Mas já tivemos alguns exemplos exitosos quanto ao proposto e o praticado, e dentre estes: quero destacar o desempenho do jornalista Roberto Hirao, da extinta Folha da Tarde, atual Agora, do grupo Folha de São Paulo, da família Frias.

Durante o biênio (92-94), Hirao foi o ombudsman da Folha da Tarde, jornal que tinha a missão de ser a “cara” da cidade de São Paulo, menos politizado que o Jornal Folha de São Paulo, com uma escolha clara pela classe média baixa paulistana.
Em 2009, Hirao publicou o livro “70 lições de Jornalismo”, pela editora PubliFolha, uma coletânea de setenta colunas que escreveu enquanto ombudsman. Com críticas propositivas à redação e de certo modo independentes, em um momento muito importante do Brasil, onde o então presidente, Fernando Collor, sofreu impeachment.

Roberto Hirao fazia atendimento ao público, via telefone, além de ler minuciosamente as edições diárias dos jornais, publicando em suas colunas as reivindicações e críticas dos leitores, além das suas próprias críticas e sugestões.
Lembrando sempre aos reportes sobre a importância de validar informações e nunca confiar cegamente em qualquer fonte, exercendo um valor indispensável do jornalismo: consultar sempre mais de uma fonte.
Alertando aos redatores sobre a importância do uso da linguagem textual, do texto sem erros, fator determinante para a perda de crédito junto aos assinantes. Mas lembrando sempre que o pior erro de um jornal é a barrigada, a notícia errada.
Enquanto ombudsman, Hirao lembrava sempre da proposta inicial do jornal, a de abordar com entusiasmo o cotidiano da cidade São Paulo, dando para este maior destaque em detrimento as demais conjunturas.

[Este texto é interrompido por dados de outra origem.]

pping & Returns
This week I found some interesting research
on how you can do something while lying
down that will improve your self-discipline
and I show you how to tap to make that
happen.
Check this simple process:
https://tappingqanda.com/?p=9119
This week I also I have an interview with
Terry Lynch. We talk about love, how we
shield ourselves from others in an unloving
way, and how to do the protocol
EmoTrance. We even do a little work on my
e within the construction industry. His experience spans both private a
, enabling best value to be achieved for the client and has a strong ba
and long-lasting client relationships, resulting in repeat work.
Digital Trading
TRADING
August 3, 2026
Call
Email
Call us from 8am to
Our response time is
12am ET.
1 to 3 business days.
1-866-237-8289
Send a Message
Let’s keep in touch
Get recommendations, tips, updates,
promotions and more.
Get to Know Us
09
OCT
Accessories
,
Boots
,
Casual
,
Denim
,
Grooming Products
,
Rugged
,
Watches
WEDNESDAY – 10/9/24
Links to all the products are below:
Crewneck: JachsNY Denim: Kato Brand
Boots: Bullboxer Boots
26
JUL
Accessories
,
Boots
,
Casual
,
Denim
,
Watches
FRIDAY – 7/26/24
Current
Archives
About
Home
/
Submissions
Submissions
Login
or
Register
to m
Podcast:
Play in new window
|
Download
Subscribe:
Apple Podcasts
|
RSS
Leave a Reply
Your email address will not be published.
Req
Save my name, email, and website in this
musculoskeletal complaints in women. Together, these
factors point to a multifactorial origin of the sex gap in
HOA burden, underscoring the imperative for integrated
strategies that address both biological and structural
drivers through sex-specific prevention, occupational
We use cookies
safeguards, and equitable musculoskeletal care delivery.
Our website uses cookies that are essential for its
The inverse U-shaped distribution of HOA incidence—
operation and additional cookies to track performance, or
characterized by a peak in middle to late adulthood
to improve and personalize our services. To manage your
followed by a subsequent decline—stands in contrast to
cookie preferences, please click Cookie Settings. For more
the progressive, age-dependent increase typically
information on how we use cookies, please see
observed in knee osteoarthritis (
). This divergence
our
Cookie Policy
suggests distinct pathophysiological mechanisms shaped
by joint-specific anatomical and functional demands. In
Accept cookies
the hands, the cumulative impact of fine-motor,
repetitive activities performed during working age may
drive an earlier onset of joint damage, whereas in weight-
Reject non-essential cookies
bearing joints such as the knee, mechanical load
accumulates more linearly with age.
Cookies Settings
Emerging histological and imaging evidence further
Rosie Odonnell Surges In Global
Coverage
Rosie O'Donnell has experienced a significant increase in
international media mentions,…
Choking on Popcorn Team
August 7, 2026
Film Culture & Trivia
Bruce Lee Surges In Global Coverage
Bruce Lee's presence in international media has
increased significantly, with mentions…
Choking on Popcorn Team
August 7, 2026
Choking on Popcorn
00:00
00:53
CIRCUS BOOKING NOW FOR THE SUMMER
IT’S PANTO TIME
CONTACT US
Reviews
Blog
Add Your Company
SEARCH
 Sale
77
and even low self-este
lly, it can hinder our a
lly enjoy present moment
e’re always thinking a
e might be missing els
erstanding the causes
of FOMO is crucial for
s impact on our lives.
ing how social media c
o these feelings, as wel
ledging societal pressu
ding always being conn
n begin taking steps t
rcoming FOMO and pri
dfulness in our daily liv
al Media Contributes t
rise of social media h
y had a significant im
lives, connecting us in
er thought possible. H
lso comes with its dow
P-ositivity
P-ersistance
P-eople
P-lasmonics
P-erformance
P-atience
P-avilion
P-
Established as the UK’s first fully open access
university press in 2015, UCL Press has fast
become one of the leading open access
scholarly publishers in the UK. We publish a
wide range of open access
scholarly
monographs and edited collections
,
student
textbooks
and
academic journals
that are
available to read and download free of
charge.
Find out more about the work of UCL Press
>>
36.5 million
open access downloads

Porém, sem perder o bom senso, pois sua atuação foi na época do processo que culminou no impeachment do presidente Collor, e isto era de interesse de todos os brasileiros.   
A premissa da meticulosidade era sempre lembrada nas colunas do ombudsman, onde Hirao sempre citava o trecho Manual de Redação da Folha. “Seja obsessivamente rigoroso, não menospreze os detalhes”.
Pregava a busca pela idoneidade com a seguinte afirmativa: “jornalismo é o exercício da dúvida à busca da verdade, e não da consagração de afirmativas”. Criticando qualquer tipo de viés nas matérias da Folha da Tarde.
 Defendia também em suas colunas a consolidação da identidade do jornal. “Um bom jornal destaca-se exatamente pela variedade de assuntos, mas deve definir bem sua personalidade editorial, sua linguagem e seu público-alvo, sob o risco de se tornar uma publicação híbrida”.
 Dizia que perder o valor humano do jornal era um erro imperdoável e que o jornalista deve sempre lembrar que uma vida vale muito mais que um congestionamento. Quanto à exatidão, escreveu: “jornalismo não abrevia, não arredonda, jornalismo preza pela exatidão”, sendo um grande crítico da preguiça de certos jornalistas.
Em suma, trata-se de grandes lições do jornalismo recente no Brasil, tido por muitos professores de cursos de jornalismo por todo Brasil como verdadeiras aulas de jornalismo.